## [Page excerpt]
▼▼▼

We are enjoying the Christmas holiday season.  Feeling fortunate to have such wonderful family and friends, each other, and all the blessings we have in our lives. I say a prayer of thanks at least once a day for my life. 

Will be updating this blog again soon..... I promise!!!! 

Thursday, June 14, 2012

Katie Week...

Since James is up at Camp, it has just been Kari, Katie and me at home.  It has been really fun to just be with her.  Not that she plays second fiddle to her bigger brother but this is really the first time that she has been the center of our attention for such a long period of time. 

We've been taking walks, going to the splash park and hanging out together. 

She and I were hanging out a few nights ago.  She will spontaneously burst into song.  I caught these on video.  Enjoy!

James at Camp

Hello All,

We've been pretty busy over here so we're slacking again at our blogging duties. James is at camp this week. He is up in Wisconsin for the whole week, swimming, shooting bows & arrows, doing crafts and singing around the campfire. It has been radio silence from him up there, which is a good thing. The camp does have a Twitter feed so we're getting periodic updates from the whole group. You can follow the feed at @campkesemnu. We did get this tweet with this picture of him betting a bearded dragon.

 

We do miss him very much and will be excited to see him when he comes home tomorrow. 

Saturday, May 26, 2012

ALL CLEAR!

Can't find anything on the scans!  Thank God and you all for your prayers!

Wednesday, May 23, 2012

Scan-xiety

I have a full day at the hospital today, repeating scans and tests.  While they *don't expect to find anything* it is still nervewracking.  A prayer or well wish in my direction would be well appreciated.  Pray they can't find anything wrong with me! 

Wednesday, May 16, 2012

A Special Wish

Today is my grandmother's birthday.   She past away a little over a year ago.  I miss her terribly.  On my days when I am my saddest, I use her to inspire me and bring me up.  I was so sad when I was diagnosed not to be able to talk to her about it, because I knew that she would have just the right words to say.  But I realize now, that she taught me everything I need to know to get through this already.  She lived life to the fullest with such a zest that she was an inspiration to us all.  And thats what I try to do every day....
I hope she knew just how special she was to me, and I wish that she could know how much comfort she brings me.



                                                        Miss and love you lots grandma!

Saturday, May 12, 2012

Angels and Bolters: A Field Guide to the Wildlife of Cancer

I'm reposting this from someone else's blog... It is so true!  Not that I expereinced all these things exactly this way, but I have expereinced these categories for sure....


Angels and Bolters: a Field Guide to the Wildlife of Cancer


By Karen Ritchie M.D.



When you are diagnosed with cancer, strange things happen to other people. Cancer will probably change you, but it also changes people around you, people you thought you knew.



People behave in unexpected ways. Some you thought were friends disappear. Others hang around. And of those who keep coming around, you will be glad to see some, and less glad to see others.

▲▲▲

## [Provided data]
▼▼▼

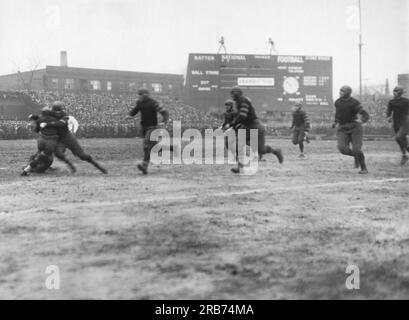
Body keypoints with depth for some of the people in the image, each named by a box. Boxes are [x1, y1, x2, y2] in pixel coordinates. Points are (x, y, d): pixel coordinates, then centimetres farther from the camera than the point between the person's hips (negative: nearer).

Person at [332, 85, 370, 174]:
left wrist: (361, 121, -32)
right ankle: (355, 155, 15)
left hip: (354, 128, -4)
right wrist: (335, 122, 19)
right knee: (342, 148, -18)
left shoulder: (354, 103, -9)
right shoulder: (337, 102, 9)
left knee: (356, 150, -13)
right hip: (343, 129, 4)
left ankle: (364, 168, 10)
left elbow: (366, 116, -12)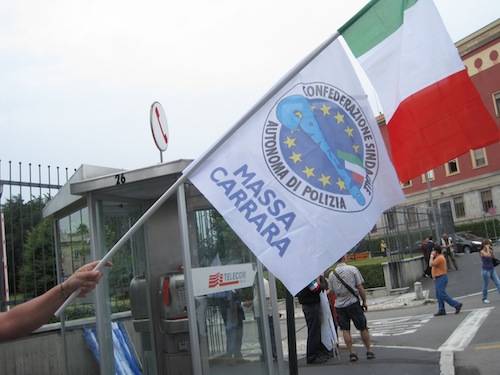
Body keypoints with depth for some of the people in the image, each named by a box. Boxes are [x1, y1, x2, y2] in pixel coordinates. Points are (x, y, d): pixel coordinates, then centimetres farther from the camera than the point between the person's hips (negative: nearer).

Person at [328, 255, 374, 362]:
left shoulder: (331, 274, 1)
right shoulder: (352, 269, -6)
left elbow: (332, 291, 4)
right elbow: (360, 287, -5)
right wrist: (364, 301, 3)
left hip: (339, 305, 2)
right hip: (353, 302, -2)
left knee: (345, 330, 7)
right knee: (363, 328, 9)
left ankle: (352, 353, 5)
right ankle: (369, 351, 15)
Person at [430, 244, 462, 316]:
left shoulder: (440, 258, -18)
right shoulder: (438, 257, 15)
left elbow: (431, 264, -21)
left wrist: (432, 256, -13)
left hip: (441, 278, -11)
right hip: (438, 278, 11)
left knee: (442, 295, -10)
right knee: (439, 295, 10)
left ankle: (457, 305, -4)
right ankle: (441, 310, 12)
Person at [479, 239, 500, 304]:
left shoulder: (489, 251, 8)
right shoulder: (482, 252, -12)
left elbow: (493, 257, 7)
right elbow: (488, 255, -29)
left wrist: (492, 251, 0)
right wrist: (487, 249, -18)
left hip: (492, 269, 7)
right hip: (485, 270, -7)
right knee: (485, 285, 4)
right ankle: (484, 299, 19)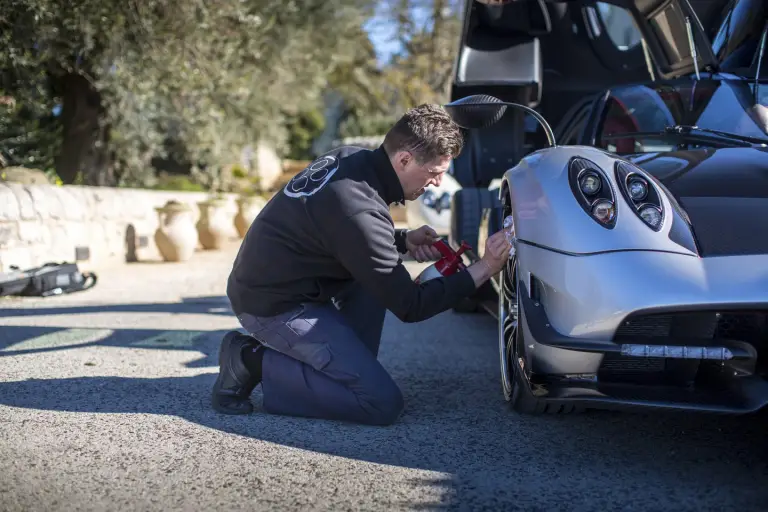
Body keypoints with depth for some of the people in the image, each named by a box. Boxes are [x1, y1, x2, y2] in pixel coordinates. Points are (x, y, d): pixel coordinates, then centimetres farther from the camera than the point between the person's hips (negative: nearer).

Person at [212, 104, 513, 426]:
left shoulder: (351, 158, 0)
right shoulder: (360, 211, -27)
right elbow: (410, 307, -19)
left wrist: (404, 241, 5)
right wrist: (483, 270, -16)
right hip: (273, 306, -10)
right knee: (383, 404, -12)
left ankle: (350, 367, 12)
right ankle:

▲▲▲

## [Instructions to follow]
Summarize the page excerpt in two sentences.

## [Result]
In these blog posts, the writer spends time with Katie while James attends a week-long camp in Wisconsin, asks for prayers before a day of repeat hospital scans, and then reports that the scans found nothing. The writer also remembers a late grandmother on her birthday as a source of comfort and inspiration, and reposts an essay by Karen Ritchie M.D. about how a cancer diagnosis changes the people around the patient.